Arcade FIre: Neighborhood #1 (Tunnels)

Arcade Fire: Crown of Love

Peter, Bjorn, and John — Young Folks

You might already know I love to whistle (see previous post on Andrew Bird — Cataracts), so obviously Young Folks by Peter, Bjorn, and John is my indie-rock anthem. Given this fact, it might seem strange that the songs I chose to post today have NO whistling. But all of these covers are so excellent that I don’t even care if there’s no whistling–each one makes this song his or her own, and they’re so good I just can’t wait to post them.

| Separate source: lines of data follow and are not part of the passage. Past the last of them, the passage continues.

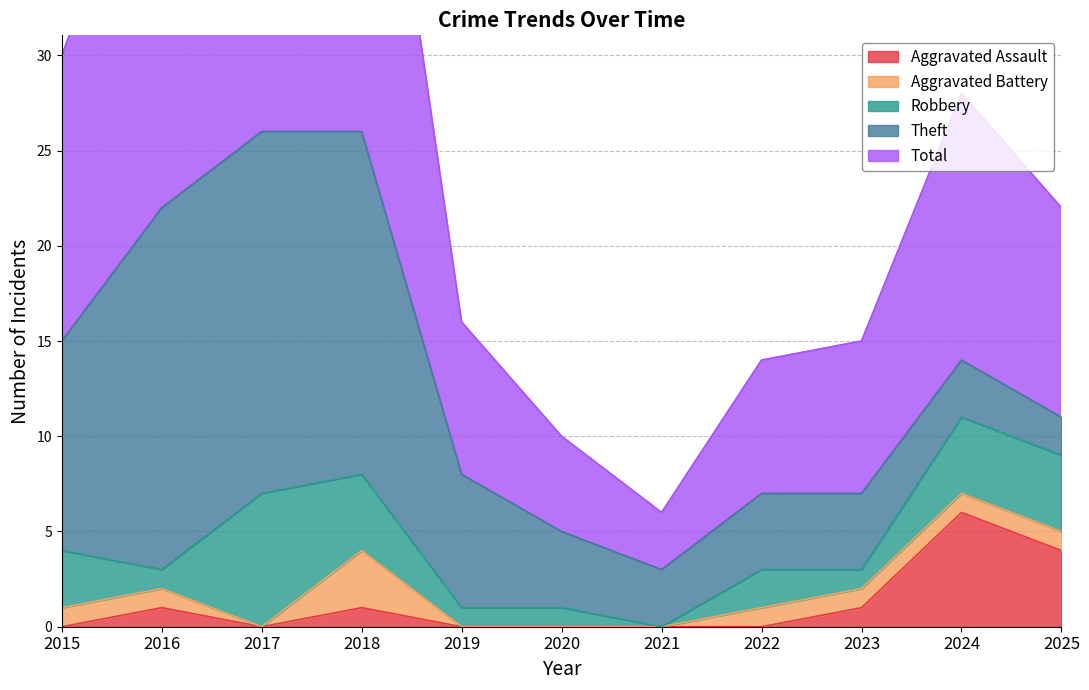

What value does the Aggravated Battery series have at 2018?

3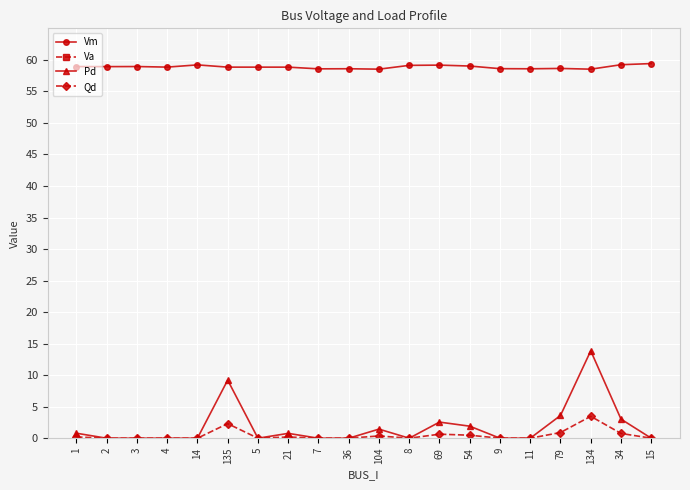

Where is the first local maximum for Pd?

135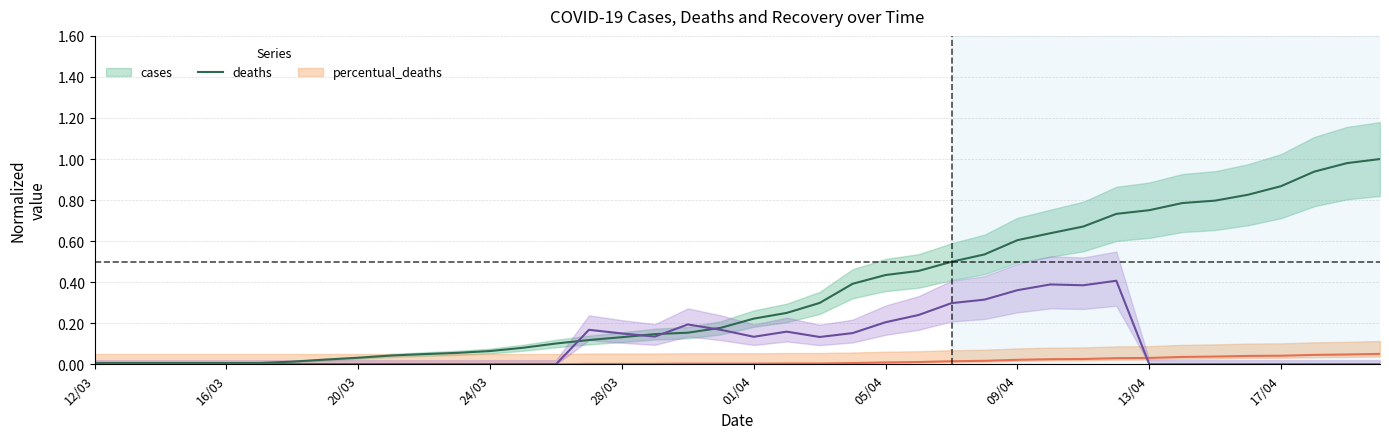

Reading right to left, list all the values displayed in this chart.

cases: 20/04=1.0	19/04=1.0	18/04=0.9	17/04=0.9	16/04=0.8	15/04=0.8	14/04=0.8	13/04=0.8	12/04=0.7	11/04=0.7	10/04=0.6	09/04=0.6	08/04=0.5	07/04=0.5	06/04=0.5	05/04=0.4	04/04=0.4	03/04=0.3	02/04=0.3	01/04=0.2	31/03=0.2	30/03=0.2	29/03=0.1	28/03=0.1	27/03=0.1	26/03=0.1	25/03=0.1	24/03=0.1	23/03=0.1	22/03=0.0	21/03=0.0	20/03=0.0	19/03=0.0	18/03=0.0	17/03=0.0	16/03=0.0	15/03=0.0	14/03=0.0	13/03=0.0	12/03=0.0
deaths: 20/04=0.1	19/04=0.0	18/04=0.0	17/04=0.0	16/04=0.0	15/04=0.0	14/04=0.0	13/04=0.0	12/04=0.0	11/04=0.0	10/04=0.0	09/04=0.0	08/04=0.0	07/04=0.0	06/04=0.0	05/04=0.0	04/04=0.0	03/04=0.0	02/04=0.0	01/04=0.0	31/03=0.0	30/03=0.0	29/03=0.0	28/03=0.0	27/03=0.0	26/03=0.0	25/03=0.0	24/03=0.0	23/03=0.0	22/03=0.0	21/03=0.0	20/03=0.0	19/03=0.0	18/03=0.0	17/03=0.0	16/03=0.0	15/03=0.0	14/03=0.0	13/03=0.0	12/03=0.0
percentual_deaths: 20/04=0.0	19/04=0.0	18/04=0.0	17/04=0.0	16/04=0.0	15/04=0.0	14/04=0.0	13/04=0.0	12/04=0.4	11/04=0.4	10/04=0.4	09/04=0.4	08/04=0.3	07/04=0.3	06/04=0.2	05/04=0.2	04/04=0.2	03/04=0.1	02/04=0.2	01/04=0.1	31/03=0.2	30/03=0.2	29/03=0.1	28/03=0.1	27/03=0.2	26/03=0.0	25/03=0.0	24/03=0.0	23/03=0.0	22/03=0.0	21/03=0.0	20/03=0.0	19/03=0.0	18/03=0.0	17/03=0.0	16/03=0.0	15/03=0.0	14/03=0.0	13/03=0.0	12/03=0.0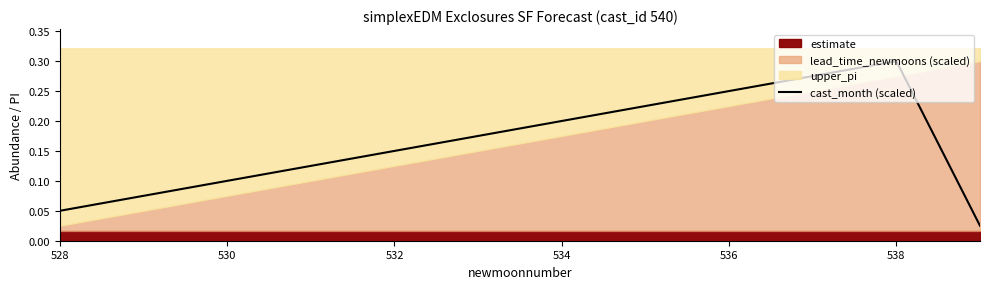

True or false: cast_month (scaled) has a value of 0.1 at 536.

False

The first one is quite short, and it doesn’t contain the whole song. It’s by a youtuber called marthinan. She’s got a great voice, but what I really like is that she plays around a little bit with the rythym–it threw me off at first, but now I can’t stop listening. Maybe if we all ask her to record the whole song, she will.

Enjoy:

This next one is very interesting. Youtuber scarymonster9 shows a lot of skill on the guitar, and I really like that he plays the chords while tabbing out the whistling part in the original. He recorded his voice on a mic and added what sounds like reverb–I think that’s a nice tribute to the original. The guitar part is also very pulsing and rythymic, so I think it makes up for the lack of drums. Here’s the video:

This last one is my absolute favorite! It’s from a youtuber named dianou92. There are so many good things to say about this–not only the does she have a great voice, but she also self-harmonizes (I think) with a French accent, AND she does the cover on the ukulele! So many creativity points. Even the ba-ba-bas in place of whistling make me smile. Watch, I’m sure you’ll enjoy it.